Activity
Write out every record again with "brahmā" switched to "brāhmaṇaḥ" and everything else unchanged, leaving the pictures out.

(Stored dataset items)
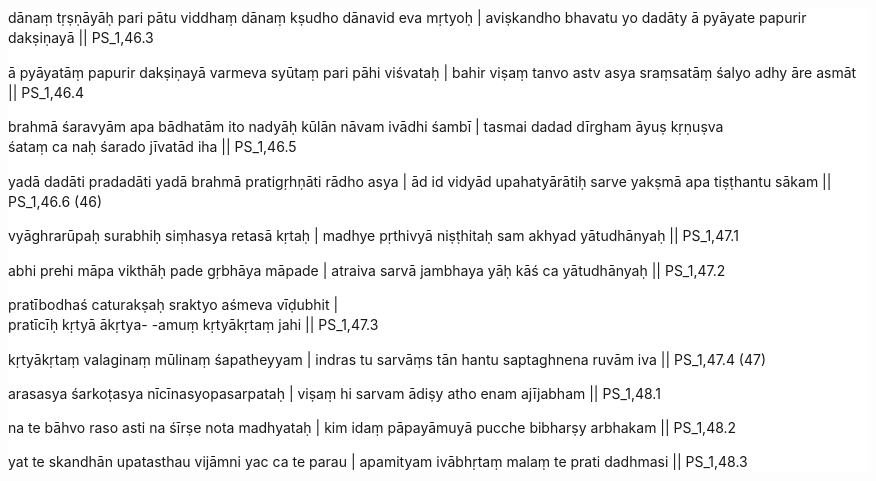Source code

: dānaṃ tṛṣṇāyāḥ pari pātu viddhaṃ
dānaṃ kṣudho dānavid eva mṛtyoḥ |
aviṣkandho bhavatu yo dadāty
ā pyāyate papurir dakṣiṇayā || PS_1,46.3

ā pyāyatāṃ papurir dakṣiṇayā
varmeva syūtaṃ pari pāhi viśvataḥ |
bahir viṣaṃ tanvo astv asya
sraṃsatāṃ śalyo adhy āre asmāt || PS_1,46.4

brahmā śaravyām apa bādhatām ito
nadyāḥ kūlān nāvam ivādhi śambī |
tasmai dadad dīrgham āyuṣ kṛṇuṣva  
śataṃ ca naḥ śarado jīvatād iha || PS_1,46.5

yadā dadāti pradadāti yadā
brahmā pratigṛhṇāti rādho asya |
ād id vidyād upahatyārātiḥ
sarve yakṣmā apa tiṣṭhantu sākam || PS_1,46.6
(46)

vyāghrarūpaḥ surabhiḥ
siṃhasya retasā kṛtaḥ |
madhye pṛthivyā niṣṭhitaḥ
sam akhyad yātudhānyaḥ || PS_1,47.1

abhi prehi māpa vikthāḥ
pade gṛbhāya māpade |
atraiva sarvā jambhaya
yāḥ kāś ca yātudhānyaḥ || PS_1,47.2

pratībodhaś caturakṣaḥ
sraktyo aśmeva vīḍubhit |  
pratīcīḥ kṛtyā ākṛtya-
-amuṃ kṛtyākṛtaṃ jahi || PS_1,47.3

kṛtyākṛtaṃ valaginaṃ
mūlinaṃ śapatheyyam |
indras tu sarvāṃs tān hantu
saptaghnena ruvām iva || PS_1,47.4
(47)

arasasya śarkoṭasya
nīcīnasyopasarpataḥ |
viṣaṃ hi sarvam ādiṣy
atho enam ajījabham || PS_1,48.1

na te bāhvo raso asti
na śīrṣe nota madhyataḥ |
kim idaṃ pāpayāmuyā
pucche bibharṣy arbhakam || PS_1,48.2

yat te skandhān upatasthau
vijāmni yac ca te parau |
apamityam ivābhṛtaṃ
malaṃ te prati dadhmasi || PS_1,48.3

The answer
Source code

: dānaṃ tṛṣṇāyāḥ pari pātu viddhaṃ
dānaṃ kṣudho dānavid eva mṛtyoḥ |
aviṣkandho bhavatu yo dadāty
ā pyāyate papurir dakṣiṇayā || PS_1,46.3

ā pyāyatāṃ papurir dakṣiṇayā
varmeva syūtaṃ pari pāhi viśvataḥ |
bahir viṣaṃ tanvo astv asya
sraṃsatāṃ śalyo adhy āre asmāt || PS_1,46.4

brāhmaṇaḥ śaravyām apa bādhatām ito
nadyāḥ kūlān nāvam ivādhi śambī |
tasmai dadad dīrgham āyuṣ kṛṇuṣva  
śataṃ ca naḥ śarado jīvatād iha || PS_1,46.5

yadā dadāti pradadāti yadā
brāhmaṇaḥ pratigṛhṇāti rādho asya |
ād id vidyād upahatyārātiḥ
sarve yakṣmā apa tiṣṭhantu sākam || PS_1,46.6
(46)

vyāghrarūpaḥ surabhiḥ
siṃhasya retasā kṛtaḥ |
madhye pṛthivyā niṣṭhitaḥ
sam akhyad yātudhānyaḥ || PS_1,47.1

abhi prehi māpa vikthāḥ
pade gṛbhāya māpade |
atraiva sarvā jambhaya
yāḥ kāś ca yātudhānyaḥ || PS_1,47.2

pratībodhaś caturakṣaḥ
sraktyo aśmeva vīḍubhit |  
pratīcīḥ kṛtyā ākṛtya-
-amuṃ kṛtyākṛtaṃ jahi || PS_1,47.3

kṛtyākṛtaṃ valaginaṃ
mūlinaṃ śapatheyyam |
indras tu sarvāṃs tān hantu
saptaghnena ruvām iva || PS_1,47.4
(47)

arasasya śarkoṭasya
nīcīnasyopasarpataḥ |
viṣaṃ hi sarvam ādiṣy
atho enam ajījabham || PS_1,48.1

na te bāhvo raso asti
na śīrṣe nota madhyataḥ |
kim idaṃ pāpayāmuyā
pucche bibharṣy arbhakam || PS_1,48.2

yat te skandhān upatasthau
vijāmni yac ca te parau |
apamityam ivābhṛtaṃ
malaṃ te prati dadhmasi || PS_1,48.3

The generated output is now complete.